Quebec residents streamed into local streets, packed outdoor concert venues and geared up for a weekend of in-person celebrations on Friday as they marked the provincial holiday of St-Jean Baptiste Day.

The return to public festivities came after two years worth of broad cancellations due to the COVID-19 pandemic, and residents lost no time in getting back into the celebratory spirit.

Tanya Dupont turned up for Friday festivities in Montreal alongside her five-year-old daughter, with the pair sporting matching tank tops featuring Quebec's floral emblem.

"We missed celebrating the St-Jean Baptiste Day," Dupont said. "My daughter was so excited to take her outfit out again!"

Celebrations for the 188th edition of St-Jean Baptiste festivities kicked off with major concerts in Quebec City and Montreal on Thursday evening, where thousands of attendees donned the province's official blue and white colours.

About 5,000 activities across 650 provincial locales have been planned for the long weekend, including several musical performances from prominent Quebec's performers.

Simon Bissonnette, president of organizer Mouvement national des Quebecoises et Quebecois, said this year's holiday feels like a family reunion due to the lifting of public health protocols meant to protect against COVID-19.

"It's a liberation to see people at different sites, without any measures," Bissonnette said.

But this year's celebrations weren't exact clones of past events.

In downtown Montreal, for instance, the traditional parade was replaced with an immersive exhibition of scenes from Quebec's history and culture.

Rather than admiring passing parade floats, attendees were encouraged to circulate among a dozen settings.
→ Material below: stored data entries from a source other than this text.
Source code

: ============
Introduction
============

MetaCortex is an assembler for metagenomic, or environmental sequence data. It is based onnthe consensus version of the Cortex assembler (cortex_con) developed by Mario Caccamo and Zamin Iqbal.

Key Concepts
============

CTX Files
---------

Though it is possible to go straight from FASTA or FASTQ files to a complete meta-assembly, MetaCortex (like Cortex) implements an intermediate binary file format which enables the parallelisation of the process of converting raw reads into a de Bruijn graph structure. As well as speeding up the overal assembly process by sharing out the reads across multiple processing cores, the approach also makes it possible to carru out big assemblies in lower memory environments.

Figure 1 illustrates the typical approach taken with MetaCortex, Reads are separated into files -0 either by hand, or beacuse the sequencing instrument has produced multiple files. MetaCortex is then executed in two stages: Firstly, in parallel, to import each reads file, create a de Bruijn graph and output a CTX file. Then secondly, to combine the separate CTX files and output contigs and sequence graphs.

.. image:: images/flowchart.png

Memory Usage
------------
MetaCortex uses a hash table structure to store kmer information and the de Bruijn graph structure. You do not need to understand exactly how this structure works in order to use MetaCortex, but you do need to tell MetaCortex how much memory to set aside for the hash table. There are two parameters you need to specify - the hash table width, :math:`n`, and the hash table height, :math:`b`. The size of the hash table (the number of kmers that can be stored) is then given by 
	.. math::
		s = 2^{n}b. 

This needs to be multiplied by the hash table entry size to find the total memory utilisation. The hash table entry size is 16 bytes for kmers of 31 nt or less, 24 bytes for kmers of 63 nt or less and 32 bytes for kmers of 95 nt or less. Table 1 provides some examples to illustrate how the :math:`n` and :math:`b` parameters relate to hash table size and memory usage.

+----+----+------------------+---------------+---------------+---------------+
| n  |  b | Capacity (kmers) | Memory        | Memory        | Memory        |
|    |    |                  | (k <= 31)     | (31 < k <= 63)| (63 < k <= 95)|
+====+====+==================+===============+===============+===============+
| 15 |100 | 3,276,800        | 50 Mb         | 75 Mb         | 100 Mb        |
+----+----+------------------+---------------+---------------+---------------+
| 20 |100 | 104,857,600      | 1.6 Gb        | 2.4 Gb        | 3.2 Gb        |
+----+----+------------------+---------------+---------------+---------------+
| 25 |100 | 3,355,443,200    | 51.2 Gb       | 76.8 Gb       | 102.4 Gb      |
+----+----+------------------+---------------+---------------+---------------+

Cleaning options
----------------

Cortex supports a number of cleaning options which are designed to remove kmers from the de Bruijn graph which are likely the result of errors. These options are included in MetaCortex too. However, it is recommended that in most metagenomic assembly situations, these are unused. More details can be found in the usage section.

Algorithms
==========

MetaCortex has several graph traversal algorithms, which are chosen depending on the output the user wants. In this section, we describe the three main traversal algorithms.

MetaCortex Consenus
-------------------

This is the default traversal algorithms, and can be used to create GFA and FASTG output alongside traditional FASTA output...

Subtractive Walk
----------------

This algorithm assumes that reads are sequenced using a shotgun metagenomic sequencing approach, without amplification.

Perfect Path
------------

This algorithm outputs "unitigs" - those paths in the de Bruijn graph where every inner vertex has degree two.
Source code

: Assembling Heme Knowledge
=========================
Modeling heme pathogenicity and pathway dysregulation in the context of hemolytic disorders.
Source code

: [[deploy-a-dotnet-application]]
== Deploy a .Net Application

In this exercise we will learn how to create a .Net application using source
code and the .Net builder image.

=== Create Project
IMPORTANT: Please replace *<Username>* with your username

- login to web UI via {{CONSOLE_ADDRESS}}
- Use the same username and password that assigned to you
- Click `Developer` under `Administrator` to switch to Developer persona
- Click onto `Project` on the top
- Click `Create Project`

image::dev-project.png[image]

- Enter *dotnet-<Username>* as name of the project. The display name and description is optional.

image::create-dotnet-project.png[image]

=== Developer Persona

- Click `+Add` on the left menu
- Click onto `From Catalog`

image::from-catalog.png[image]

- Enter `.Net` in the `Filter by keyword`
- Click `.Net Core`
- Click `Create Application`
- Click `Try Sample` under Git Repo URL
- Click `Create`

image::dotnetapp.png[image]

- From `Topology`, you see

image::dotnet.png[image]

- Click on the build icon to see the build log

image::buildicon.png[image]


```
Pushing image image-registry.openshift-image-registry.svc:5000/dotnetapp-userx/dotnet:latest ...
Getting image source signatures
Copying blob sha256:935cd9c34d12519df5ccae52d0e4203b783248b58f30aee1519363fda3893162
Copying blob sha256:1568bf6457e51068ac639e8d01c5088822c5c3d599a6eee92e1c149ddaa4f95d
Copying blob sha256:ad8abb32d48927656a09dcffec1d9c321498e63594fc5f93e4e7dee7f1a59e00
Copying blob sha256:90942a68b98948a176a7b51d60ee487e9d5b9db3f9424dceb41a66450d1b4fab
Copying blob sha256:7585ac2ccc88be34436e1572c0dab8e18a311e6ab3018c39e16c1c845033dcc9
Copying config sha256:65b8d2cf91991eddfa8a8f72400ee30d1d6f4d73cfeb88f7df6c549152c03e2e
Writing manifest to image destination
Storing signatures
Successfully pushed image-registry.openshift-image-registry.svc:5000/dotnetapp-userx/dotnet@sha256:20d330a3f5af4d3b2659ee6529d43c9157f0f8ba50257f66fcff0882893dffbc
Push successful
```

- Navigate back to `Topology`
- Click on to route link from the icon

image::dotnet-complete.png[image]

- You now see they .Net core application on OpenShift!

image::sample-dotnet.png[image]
These included a replica of Quebec's infamous winter complete with real bonfires and the opportunity to roast marshmallows, a traditional sugar shack, and a showcase of photos depicting aspects of the province's history.

Montreal resident Melanie Aubut was all smiles as she watched her seven-year-old daughter run across the street with half her face painted in blue and a "Quebec" tag on her forehead.

"We're also celebrating diversity today," Aubut said. "It's beautiful that we have people with different backgrounds in our city, celebrating together."

She said having the option to walk across the static scenes was perfect to reintroduce the festivities after the pandemic.

"It's less overwhelming or suffocating because there's more space for people," she said. "You can go at your own rhythm, take the time to look."

Simon Dor also took in the sights during an afternoon stroll with family and friends.

"There are several definitions to what it means to be Quebecer," he said. "But we can celebrate no matter what."

Quebec Premier Francois Legault posted a video on Twitter early Friday showing himself humming "Gens du pays" by Quebec Nationalist songwriter Gilles Vigneault, which is frequently sung during birthday celebrations.

Prime Minister Justin Trudeau also issued a statement in which he celebrated his Quebec heritage and touted the province as a leader in equality, justice and democracy.

"As Quebecers, we can be proud of our history and our beautiful French language," Trudeau said on Friday. "These are the roots of a unique culture that binds us together, from Rimouski to Val--d'Or, from Montreal to Sherbrooke."